SplitValue=((MAX_KEYS_PER_NODE+1)*IntegerMultiplier
where SplitValue is chosen to be closest to the actual median of the
remaining keys and IntegerMultiplier is of the form 1,2,3,...
One should observe from our sample run that only one node is not
completely full in the entire m-MST. This is because of the way the
above split key function splits the keys at the m-MST root node so
that all remaining nodes, except possibly the right-most node, will
be filled completely.
Queries into the m-MST
Queries into the m-MST are very straight forward. First the node
array is scanned using a binary search. As was stated previously,
this binary search is an optimization on the given search algorithm.
If after the node array search a match has not been found, the split
key is then checked to determine if it possibly matches the query.
Failing that test a determination is made which of the node's two
subtrees the query should continue to search.
A look-up key comparison counter was included in the search
implementation so that there could be some indication of the number
of comparisons being performed for each m-MST query.
Further Enhancements Considered for the m-MST Algorithm
One possible method that was considered but not implemented was to
map the m-MST keys into an array instead of storing the keys in a
actual tree.
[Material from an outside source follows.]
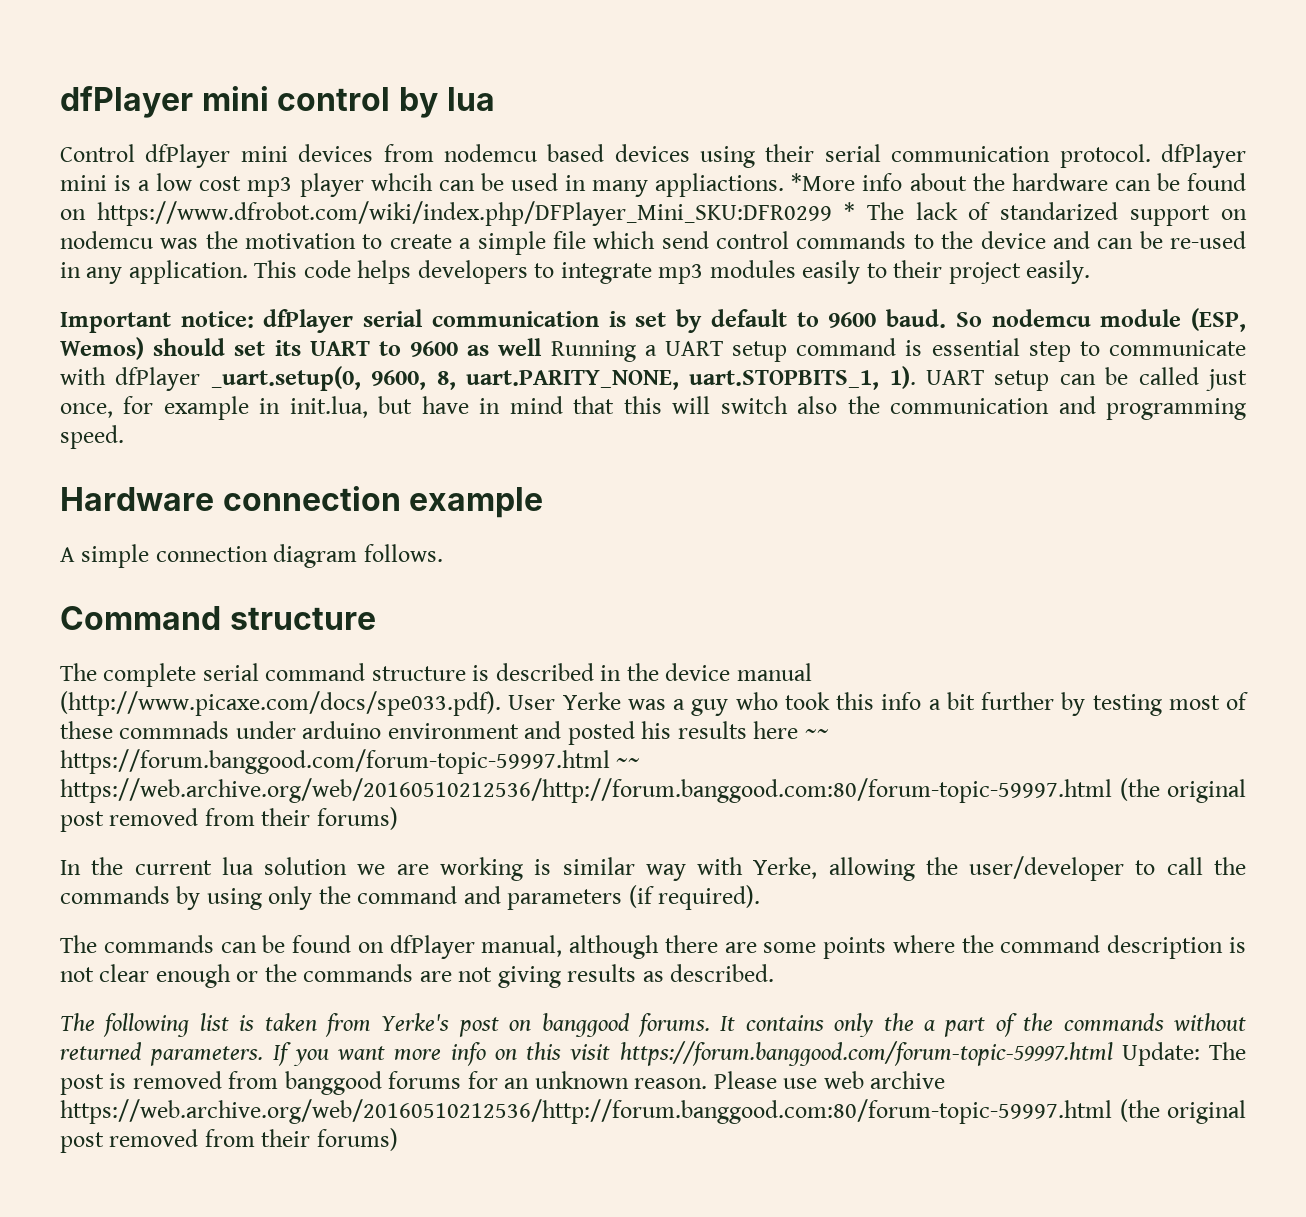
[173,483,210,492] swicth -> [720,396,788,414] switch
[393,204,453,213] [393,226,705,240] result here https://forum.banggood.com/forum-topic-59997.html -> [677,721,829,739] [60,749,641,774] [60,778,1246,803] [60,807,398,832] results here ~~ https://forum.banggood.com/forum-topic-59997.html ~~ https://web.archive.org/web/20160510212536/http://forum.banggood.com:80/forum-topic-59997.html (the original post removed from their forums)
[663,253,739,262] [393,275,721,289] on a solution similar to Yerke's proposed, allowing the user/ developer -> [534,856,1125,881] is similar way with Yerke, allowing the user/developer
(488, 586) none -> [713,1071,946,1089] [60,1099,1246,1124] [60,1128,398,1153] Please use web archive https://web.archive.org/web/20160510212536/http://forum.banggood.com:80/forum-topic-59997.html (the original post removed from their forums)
This type of storage technique has previously been
implemented to store binary search tree representations of data in
languages that do not support pointers, such as Fortran and Cobol.
Note that an already constructed m-MST can be very quickly read into
an array.
A problem that must be overcome in other array implementations of
search trees is tree balance and completeness. This is especially
difficult when dealing with dynamic data where the tree is
continually growing and shrinking. An array implementation of a
m-MST makes a great deal of sense since it is remains stable (i.e. is
not dynamic), is complete, and is very well balanced.
To access a particular node in the array a node access function
similar to what is used in binary search tree array implementation
could be used for the m-MST.
References
1. Sheil, B. A. Median Split Trees: A Fast Look-up Technique for
Frequently Occurring Keys. Comm. ACM 21, 11 (Nov. 1978), 948.
2. Sheil, B. A. Median Split Trees: A Fast Look-up Technique for
Frequently Occurring Keys. Comm. ACM 21, 11 (Nov. 1978), 947-958.
3. Comer, D. A Note on Median Split Trees. ACM Trans on Prog. Lang.
and Sys. 2, 1 (Jan. 1980), 129-133.
4. Comer, D. A Note on Median Split Trees. ACM Trans on Prog. Lang.
and Sys. 2, 1 (Jan. 1980), 130.
5. Sheil, B. A. Median Split Trees: A Fast Look-up Technique for
Frequently Occurring Keys. Comm. ACM 21, 11 (Nov. 1978), 950.